REQUIRED WORK: Copy the material from the line with "scientific name: Syringa vulgaris" through the line with "order: Rodentia", switching every "common name" to "vernacular name" and leaving everything else unchanged.
— Start GIVEN RECORDS —
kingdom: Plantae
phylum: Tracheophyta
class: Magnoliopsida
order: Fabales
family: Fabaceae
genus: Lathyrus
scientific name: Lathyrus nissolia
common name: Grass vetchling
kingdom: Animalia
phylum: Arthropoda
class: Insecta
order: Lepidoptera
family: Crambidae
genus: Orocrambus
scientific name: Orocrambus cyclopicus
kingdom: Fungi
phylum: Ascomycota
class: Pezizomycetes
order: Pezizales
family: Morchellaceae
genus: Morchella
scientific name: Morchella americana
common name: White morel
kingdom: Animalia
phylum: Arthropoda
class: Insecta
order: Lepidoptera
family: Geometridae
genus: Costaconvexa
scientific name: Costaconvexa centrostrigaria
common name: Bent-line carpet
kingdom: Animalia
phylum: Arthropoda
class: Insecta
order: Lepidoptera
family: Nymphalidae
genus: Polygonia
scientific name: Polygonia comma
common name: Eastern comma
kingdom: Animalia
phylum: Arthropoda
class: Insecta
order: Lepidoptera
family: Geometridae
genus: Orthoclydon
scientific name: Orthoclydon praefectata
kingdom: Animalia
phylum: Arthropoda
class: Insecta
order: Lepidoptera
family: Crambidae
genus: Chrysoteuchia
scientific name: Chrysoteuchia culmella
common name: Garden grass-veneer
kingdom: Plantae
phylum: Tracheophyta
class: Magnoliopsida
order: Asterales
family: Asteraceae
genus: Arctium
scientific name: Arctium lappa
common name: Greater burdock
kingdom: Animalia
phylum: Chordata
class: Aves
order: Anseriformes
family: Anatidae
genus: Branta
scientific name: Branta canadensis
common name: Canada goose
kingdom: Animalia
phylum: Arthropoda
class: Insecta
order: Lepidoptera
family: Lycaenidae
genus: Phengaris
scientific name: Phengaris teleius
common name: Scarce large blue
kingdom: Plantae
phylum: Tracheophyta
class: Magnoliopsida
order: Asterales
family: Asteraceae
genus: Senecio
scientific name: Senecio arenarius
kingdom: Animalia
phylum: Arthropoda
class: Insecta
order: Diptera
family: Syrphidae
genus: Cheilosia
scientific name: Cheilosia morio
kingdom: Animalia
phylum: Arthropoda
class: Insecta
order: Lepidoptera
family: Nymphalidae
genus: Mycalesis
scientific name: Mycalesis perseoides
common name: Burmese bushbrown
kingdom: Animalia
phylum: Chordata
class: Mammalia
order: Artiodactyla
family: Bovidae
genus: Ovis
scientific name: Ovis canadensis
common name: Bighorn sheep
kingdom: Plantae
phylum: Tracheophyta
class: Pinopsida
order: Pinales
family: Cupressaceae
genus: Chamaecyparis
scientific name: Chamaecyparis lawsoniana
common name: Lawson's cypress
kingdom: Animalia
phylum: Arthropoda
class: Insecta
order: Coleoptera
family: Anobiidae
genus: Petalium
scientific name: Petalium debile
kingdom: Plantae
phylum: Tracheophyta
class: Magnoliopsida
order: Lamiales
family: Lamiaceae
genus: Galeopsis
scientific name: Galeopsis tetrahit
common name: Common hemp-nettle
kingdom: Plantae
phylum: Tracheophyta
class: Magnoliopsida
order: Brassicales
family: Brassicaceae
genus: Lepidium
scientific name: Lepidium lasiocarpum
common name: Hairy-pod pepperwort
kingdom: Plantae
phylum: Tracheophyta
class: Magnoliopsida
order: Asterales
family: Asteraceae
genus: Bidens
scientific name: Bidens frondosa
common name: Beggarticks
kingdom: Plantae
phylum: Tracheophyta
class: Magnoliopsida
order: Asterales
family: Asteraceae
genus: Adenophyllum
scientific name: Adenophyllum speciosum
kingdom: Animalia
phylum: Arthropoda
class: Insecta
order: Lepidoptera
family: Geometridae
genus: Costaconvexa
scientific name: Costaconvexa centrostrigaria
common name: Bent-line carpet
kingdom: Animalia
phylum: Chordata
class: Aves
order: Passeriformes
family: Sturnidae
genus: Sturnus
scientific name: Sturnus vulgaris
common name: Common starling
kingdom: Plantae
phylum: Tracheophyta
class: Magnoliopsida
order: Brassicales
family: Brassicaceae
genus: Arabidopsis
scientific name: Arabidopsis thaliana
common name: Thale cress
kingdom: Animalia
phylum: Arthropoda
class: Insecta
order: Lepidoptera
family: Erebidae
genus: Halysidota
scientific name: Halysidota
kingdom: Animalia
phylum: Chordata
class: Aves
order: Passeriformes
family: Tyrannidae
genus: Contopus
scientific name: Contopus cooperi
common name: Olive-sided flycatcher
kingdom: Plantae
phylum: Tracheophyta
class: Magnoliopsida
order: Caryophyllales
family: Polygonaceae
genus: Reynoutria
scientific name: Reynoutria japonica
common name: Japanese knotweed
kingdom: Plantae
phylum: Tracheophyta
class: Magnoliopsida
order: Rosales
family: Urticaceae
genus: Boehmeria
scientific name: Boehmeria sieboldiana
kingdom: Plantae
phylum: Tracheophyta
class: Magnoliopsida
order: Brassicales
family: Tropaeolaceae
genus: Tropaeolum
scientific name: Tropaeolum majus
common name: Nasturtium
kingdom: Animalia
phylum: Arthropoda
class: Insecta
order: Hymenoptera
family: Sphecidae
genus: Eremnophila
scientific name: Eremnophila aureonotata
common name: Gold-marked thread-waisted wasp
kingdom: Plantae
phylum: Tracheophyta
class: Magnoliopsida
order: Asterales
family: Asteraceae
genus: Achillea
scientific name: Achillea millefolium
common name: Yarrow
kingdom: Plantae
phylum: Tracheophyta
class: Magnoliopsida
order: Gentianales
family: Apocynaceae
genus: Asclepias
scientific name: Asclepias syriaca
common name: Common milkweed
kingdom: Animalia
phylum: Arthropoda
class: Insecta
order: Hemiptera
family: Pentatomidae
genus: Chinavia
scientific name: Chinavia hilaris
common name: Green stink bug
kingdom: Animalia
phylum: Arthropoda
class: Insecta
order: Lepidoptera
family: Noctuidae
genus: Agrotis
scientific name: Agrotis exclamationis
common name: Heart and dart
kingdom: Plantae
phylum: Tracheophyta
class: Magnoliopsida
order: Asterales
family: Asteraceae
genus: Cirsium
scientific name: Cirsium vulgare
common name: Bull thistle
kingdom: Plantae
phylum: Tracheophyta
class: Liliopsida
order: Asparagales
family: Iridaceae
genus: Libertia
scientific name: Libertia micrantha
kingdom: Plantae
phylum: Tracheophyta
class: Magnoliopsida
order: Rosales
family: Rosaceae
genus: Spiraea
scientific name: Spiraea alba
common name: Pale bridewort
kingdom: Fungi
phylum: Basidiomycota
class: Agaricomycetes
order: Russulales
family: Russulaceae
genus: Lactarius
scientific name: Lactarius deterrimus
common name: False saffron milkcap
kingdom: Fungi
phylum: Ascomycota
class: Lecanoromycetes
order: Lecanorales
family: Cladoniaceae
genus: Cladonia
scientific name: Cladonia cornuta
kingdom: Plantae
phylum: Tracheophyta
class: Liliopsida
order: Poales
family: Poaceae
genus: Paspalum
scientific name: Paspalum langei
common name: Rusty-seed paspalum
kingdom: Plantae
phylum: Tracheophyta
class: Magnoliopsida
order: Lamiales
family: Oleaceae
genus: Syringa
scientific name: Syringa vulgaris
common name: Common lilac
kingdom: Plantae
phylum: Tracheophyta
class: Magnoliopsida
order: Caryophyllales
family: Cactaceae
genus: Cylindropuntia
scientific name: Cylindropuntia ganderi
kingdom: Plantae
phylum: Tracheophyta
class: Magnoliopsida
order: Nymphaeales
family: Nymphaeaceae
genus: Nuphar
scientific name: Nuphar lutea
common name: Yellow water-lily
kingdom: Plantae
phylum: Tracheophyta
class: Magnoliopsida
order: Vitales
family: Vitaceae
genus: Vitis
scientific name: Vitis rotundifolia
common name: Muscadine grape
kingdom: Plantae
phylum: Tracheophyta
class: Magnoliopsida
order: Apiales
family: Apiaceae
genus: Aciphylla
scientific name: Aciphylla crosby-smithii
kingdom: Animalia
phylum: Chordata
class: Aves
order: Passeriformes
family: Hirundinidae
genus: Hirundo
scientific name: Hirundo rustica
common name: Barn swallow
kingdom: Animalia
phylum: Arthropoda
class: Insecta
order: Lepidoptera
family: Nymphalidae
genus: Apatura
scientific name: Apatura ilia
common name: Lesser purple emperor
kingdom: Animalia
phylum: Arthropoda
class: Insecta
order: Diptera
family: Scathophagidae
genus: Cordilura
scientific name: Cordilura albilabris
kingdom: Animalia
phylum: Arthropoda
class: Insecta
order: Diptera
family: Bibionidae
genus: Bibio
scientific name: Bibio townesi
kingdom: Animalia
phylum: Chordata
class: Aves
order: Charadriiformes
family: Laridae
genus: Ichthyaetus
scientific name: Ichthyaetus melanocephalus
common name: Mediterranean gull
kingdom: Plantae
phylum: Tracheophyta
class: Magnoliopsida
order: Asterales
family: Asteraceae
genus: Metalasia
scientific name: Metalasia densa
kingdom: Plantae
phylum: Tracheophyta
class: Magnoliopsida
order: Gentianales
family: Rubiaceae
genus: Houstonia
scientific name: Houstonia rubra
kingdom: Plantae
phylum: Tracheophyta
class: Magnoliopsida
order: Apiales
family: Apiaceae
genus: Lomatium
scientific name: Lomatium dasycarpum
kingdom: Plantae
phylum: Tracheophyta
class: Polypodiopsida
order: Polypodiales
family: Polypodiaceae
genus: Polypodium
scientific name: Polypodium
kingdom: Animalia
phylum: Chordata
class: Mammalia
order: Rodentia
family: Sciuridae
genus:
— End GIVEN RECORDS —
TASK SOLUTION:
scientific name: Syringa vulgaris
vernacular name: Common lilac
kingdom: Plantae
phylum: Tracheophyta
class: Magnoliopsida
order: Caryophyllales
family: Cactaceae
genus: Cylindropuntia
scientific name: Cylindropuntia ganderi
kingdom: Plantae
phylum: Tracheophyta
class: Magnoliopsida
order: Nymphaeales
family: Nymphaeaceae
genus: Nuphar
scientific name: Nuphar lutea
vernacular name: Yellow water-lily
kingdom: Plantae
phylum: Tracheophyta
class: Magnoliopsida
order: Vitales
family: Vitaceae
genus: Vitis
scientific name: Vitis rotundifolia
vernacular name: Muscadine grape
kingdom: Plantae
phylum: Tracheophyta
class: Magnoliopsida
order: Apiales
family: Apiaceae
genus: Aciphylla
scientific name: Aciphylla crosby-smithii
kingdom: Animalia
phylum: Chordata
class: Aves
order: Passeriformes
family: Hirundinidae
genus: Hirundo
scientific name: Hirundo rustica
vernacular name: Barn swallow
kingdom: Animalia
phylum: Arthropoda
class: Insecta
order: Lepidoptera
family: Nymphalidae
genus: Apatura
scientific name: Apatura ilia
vernacular name: Lesser purple emperor
kingdom: Animalia
phylum: Arthropoda
class: Insecta
order: Diptera
family: Scathophagidae
genus: Cordilura
scientific name: Cordilura albilabris
kingdom: Animalia
phylum: Arthropoda
class: Insecta
order: Diptera
family: Bibionidae
genus: Bibio
scientific name: Bibio townesi
kingdom: Animalia
phylum: Chordata
class: Aves
order: Charadriiformes
family: Laridae
genus: Ichthyaetus
scientific name: Ichthyaetus melanocephalus
vernacular name: Mediterranean gull
kingdom: Plantae
phylum: Tracheophyta
class: Magnoliopsida
order: Asterales
family: Asteraceae
genus: Metalasia
scientific name: Metalasia densa
kingdom: Plantae
phylum: Tracheophyta
class: Magnoliopsida
order: Gentianales
family: Rubiaceae
genus: Houstonia
scientific name: Houstonia rubra
kingdom: Plantae
phylum: Tracheophyta
class: Magnoliopsida
order: Apiales
family: Apiaceae
genus: Lomatium
scientific name: Lomatium dasycarpum
kingdom: Plantae
phylum: Tracheophyta
class: Polypodiopsida
order: Polypodiales
family: Polypodiaceae
genus: Polypodium
scientific name: Polypodium
kingdom: Animalia
phylum: Chordata
class: Mammalia
order: Rodentia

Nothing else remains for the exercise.